## SUPPLIED RECORDS
□ □ □

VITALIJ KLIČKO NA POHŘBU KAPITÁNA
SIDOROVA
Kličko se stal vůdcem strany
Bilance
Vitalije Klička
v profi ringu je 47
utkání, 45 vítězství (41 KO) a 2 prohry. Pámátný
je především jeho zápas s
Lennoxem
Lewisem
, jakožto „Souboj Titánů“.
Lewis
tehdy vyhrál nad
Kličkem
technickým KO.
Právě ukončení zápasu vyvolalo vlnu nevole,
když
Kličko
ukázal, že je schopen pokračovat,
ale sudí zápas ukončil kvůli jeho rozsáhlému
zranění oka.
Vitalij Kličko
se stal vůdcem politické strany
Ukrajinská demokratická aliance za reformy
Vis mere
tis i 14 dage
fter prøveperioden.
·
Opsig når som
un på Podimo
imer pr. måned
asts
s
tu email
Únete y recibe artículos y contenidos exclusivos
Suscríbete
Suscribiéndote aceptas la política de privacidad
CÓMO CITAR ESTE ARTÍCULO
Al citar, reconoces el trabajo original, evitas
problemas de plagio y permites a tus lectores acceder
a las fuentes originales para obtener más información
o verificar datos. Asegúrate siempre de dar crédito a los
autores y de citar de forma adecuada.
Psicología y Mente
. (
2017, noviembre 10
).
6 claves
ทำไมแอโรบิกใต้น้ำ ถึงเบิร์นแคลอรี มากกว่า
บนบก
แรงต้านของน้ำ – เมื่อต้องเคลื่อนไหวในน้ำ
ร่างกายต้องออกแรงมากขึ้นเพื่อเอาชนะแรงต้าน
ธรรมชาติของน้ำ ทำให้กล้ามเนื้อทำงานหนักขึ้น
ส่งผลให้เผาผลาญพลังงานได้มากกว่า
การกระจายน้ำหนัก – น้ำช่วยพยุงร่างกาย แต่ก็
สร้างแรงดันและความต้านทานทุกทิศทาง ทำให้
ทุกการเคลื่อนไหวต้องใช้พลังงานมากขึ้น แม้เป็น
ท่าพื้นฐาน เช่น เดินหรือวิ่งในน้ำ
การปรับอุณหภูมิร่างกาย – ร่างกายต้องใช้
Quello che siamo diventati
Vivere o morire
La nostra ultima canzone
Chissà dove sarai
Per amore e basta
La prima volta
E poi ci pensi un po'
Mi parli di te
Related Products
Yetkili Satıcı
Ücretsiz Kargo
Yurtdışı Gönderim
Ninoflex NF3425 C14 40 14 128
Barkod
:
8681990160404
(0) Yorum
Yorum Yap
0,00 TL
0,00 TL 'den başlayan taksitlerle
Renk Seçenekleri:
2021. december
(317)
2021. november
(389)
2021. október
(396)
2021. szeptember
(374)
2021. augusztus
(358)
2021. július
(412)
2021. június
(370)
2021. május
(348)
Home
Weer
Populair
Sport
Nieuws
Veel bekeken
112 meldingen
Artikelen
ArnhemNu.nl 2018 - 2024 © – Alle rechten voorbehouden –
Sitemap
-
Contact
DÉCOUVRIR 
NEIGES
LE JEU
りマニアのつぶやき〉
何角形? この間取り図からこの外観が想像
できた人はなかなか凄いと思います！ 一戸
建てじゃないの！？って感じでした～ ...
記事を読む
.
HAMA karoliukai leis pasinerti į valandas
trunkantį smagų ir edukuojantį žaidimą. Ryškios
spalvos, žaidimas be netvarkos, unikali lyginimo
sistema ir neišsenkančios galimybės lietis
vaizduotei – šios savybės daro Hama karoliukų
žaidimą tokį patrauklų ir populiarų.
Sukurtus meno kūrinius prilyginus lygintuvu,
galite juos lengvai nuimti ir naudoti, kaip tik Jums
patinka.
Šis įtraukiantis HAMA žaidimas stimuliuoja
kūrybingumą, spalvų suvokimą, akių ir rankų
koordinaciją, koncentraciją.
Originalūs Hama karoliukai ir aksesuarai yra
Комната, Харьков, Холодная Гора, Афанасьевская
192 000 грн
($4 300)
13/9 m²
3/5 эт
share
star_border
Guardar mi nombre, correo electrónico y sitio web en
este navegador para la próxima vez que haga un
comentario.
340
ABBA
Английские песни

□ □ □

A complete, exact transcription of the records is needed.

## EXPECTED OUTPUT
VITALIJ KLIČKO NA POHŘBU KAPITÁNA
SIDOROVA
Kličko se stal vůdcem strany
Bilance
Vitalije Klička
v profi ringu je 47
utkání, 45 vítězství (41 KO) a 2 prohry. Pámátný
je především jeho zápas s
Lennoxem
Lewisem
, jakožto „Souboj Titánů“.
Lewis
tehdy vyhrál nad
Kličkem
technickým KO.
Právě ukončení zápasu vyvolalo vlnu nevole,
když
Kličko
ukázal, že je schopen pokračovat,
ale sudí zápas ukončil kvůli jeho rozsáhlému
zranění oka.
Vitalij Kličko
se stal vůdcem politické strany
Ukrajinská demokratická aliance za reformy
Vis mere
tis i 14 dage
fter prøveperioden.
·
Opsig når som
un på Podimo
imer pr. måned
asts
s
tu email
Únete y recibe artículos y contenidos exclusivos
Suscríbete
Suscribiéndote aceptas la política de privacidad
CÓMO CITAR ESTE ARTÍCULO
Al citar, reconoces el trabajo original, evitas
problemas de plagio y permites a tus lectores acceder
a las fuentes originales para obtener más información
o verificar datos. Asegúrate siempre de dar crédito a los
autores y de citar de forma adecuada.
Psicología y Mente
. (
2017, noviembre 10
).
6 claves
ทำไมแอโรบิกใต้น้ำ ถึงเบิร์นแคลอรี มากกว่า
บนบก
แรงต้านของน้ำ – เมื่อต้องเคลื่อนไหวในน้ำ
ร่างกายต้องออกแรงมากขึ้นเพื่อเอาชนะแรงต้าน
ธรรมชาติของน้ำ ทำให้กล้ามเนื้อทำงานหนักขึ้น
ส่งผลให้เผาผลาญพลังงานได้มากกว่า
การกระจายน้ำหนัก – น้ำช่วยพยุงร่างกาย แต่ก็
สร้างแรงดันและความต้านทานทุกทิศทาง ทำให้
ทุกการเคลื่อนไหวต้องใช้พลังงานมากขึ้น แม้เป็น
ท่าพื้นฐาน เช่น เดินหรือวิ่งในน้ำ
การปรับอุณหภูมิร่างกาย – ร่างกายต้องใช้
Quello che siamo diventati
Vivere o morire
La nostra ultima canzone
Chissà dove sarai
Per amore e basta
La prima volta
E poi ci pensi un po'
Mi parli di te
Related Products
Yetkili Satıcı
Ücretsiz Kargo
Yurtdışı Gönderim
Ninoflex NF3425 C14 40 14 128
Barkod
:
8681990160404
(0) Yorum
Yorum Yap
0,00 TL
0,00 TL 'den başlayan taksitlerle
Renk Seçenekleri:
2021. december
(317)
2021. november
(389)
2021. október
(396)
2021. szeptember
(374)
2021. augusztus
(358)
2021. július
(412)
2021. június
(370)
2021. május
(348)
Home
Weer
Populair
Sport
Nieuws
Veel bekeken
112 meldingen
Artikelen
ArnhemNu.nl 2018 - 2024 © – Alle rechten voorbehouden –
Sitemap
-
Contact
DÉCOUVRIR 
NEIGES
LE JEU
りマニアのつぶやき〉
何角形? この間取り図からこの外観が想像
できた人はなかなか凄いと思います！ 一戸
建てじゃないの！？って感じでした～ ...
記事を読む
.
HAMA karoliukai leis pasinerti į valandas
trunkantį smagų ir edukuojantį žaidimą. Ryškios
spalvos, žaidimas be netvarkos, unikali lyginimo
sistema ir neišsenkančios galimybės lietis
vaizduotei – šios savybės daro Hama karoliukų
žaidimą tokį patrauklų ir populiarų.
Sukurtus meno kūrinius prilyginus lygintuvu,
galite juos lengvai nuimti ir naudoti, kaip tik Jums
patinka.
Šis įtraukiantis HAMA žaidimas stimuliuoja
kūrybingumą, spalvų suvokimą, akių ir rankų
koordinaciją, koncentraciją.
Originalūs Hama karoliukai ir aksesuarai yra
Комната, Харьков, Холодная Гора, Афанасьевская
192 000 грн
($4 300)
13/9 m²
3/5 эт
share
star_border
Guardar mi nombre, correo electrónico y sitio web en
este navegador para la próxima vez que haga un
comentario.
340
ABBA
Английские песни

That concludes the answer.